その後は入院を通し、長年の拘置所生活による拘禁反応症状などの治療を受け、48年振りとなる同年5月27日、ようやく故郷・浜松市に帰還。地元病院でさらに治療を受けた後、7月に退院。姉宅で静かな生活を送る様になった。
再審開始
しかし、釈放されたとは言え、名義上では死刑囚。汚名を晴らす為の戦いは続いた。
静岡地検は2014年3月31日、再審開始決定について東京高裁に即時抗告。
2018年、1度同高裁が再審開始を認めない決定を出したが、拘置執行停止取消は免れた。それに対抗して弁護側が特別抗告し、最高裁は2020年、高裁の決定を取消・差し戻した。
遂に出た無罪判決
それから4年後の2024年9月26日、静岡地裁において行われた再審で遂に無罪判決が下された。死刑確定者に対する再審による無罪は、島田事件以来35年振りであり、WW2終戦より5例目となった。
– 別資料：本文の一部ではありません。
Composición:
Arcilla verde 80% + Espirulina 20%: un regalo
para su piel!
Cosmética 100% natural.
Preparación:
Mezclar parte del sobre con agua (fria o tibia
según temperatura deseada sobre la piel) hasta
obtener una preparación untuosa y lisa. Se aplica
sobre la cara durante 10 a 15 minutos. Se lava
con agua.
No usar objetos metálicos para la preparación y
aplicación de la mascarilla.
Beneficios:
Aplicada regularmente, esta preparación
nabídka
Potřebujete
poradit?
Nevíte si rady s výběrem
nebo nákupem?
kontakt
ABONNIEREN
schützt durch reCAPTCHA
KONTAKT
判決において、「5点の衣類」の共布と血痕の他、唯一証拠採用された検察官調書等全てが「捜査機関によって捏造されたもの」と断定された。
これに対して最高検察庁の畝本直美検事総長は「間違いなく袴田が犯人なのに無罪なのは遺憾。とはいえこれ以上犯罪も起こせないだろうから控訴しない」という前代未聞の暴言を言い放った。
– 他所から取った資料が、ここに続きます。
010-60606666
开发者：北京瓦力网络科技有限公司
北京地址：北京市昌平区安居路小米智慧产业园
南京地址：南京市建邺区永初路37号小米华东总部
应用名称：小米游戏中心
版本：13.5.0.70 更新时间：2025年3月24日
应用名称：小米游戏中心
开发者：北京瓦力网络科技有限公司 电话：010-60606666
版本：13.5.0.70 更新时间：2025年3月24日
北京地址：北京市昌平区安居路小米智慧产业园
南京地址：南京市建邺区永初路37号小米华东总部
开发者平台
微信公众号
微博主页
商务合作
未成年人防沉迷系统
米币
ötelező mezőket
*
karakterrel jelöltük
これに対し、静岡県警察本部はコメントを発表し「袴田さんが長きにわたって法的地位が不安定な状況に置かれてきたことについて申し訳なく思っています」と語った。
これに伴い、法律に基づいて刑事補償金が政府から支給されることとなった(1日当たり1万2,500円×365日×収監期間48年分の計算となり、約2億1,900万円前後)。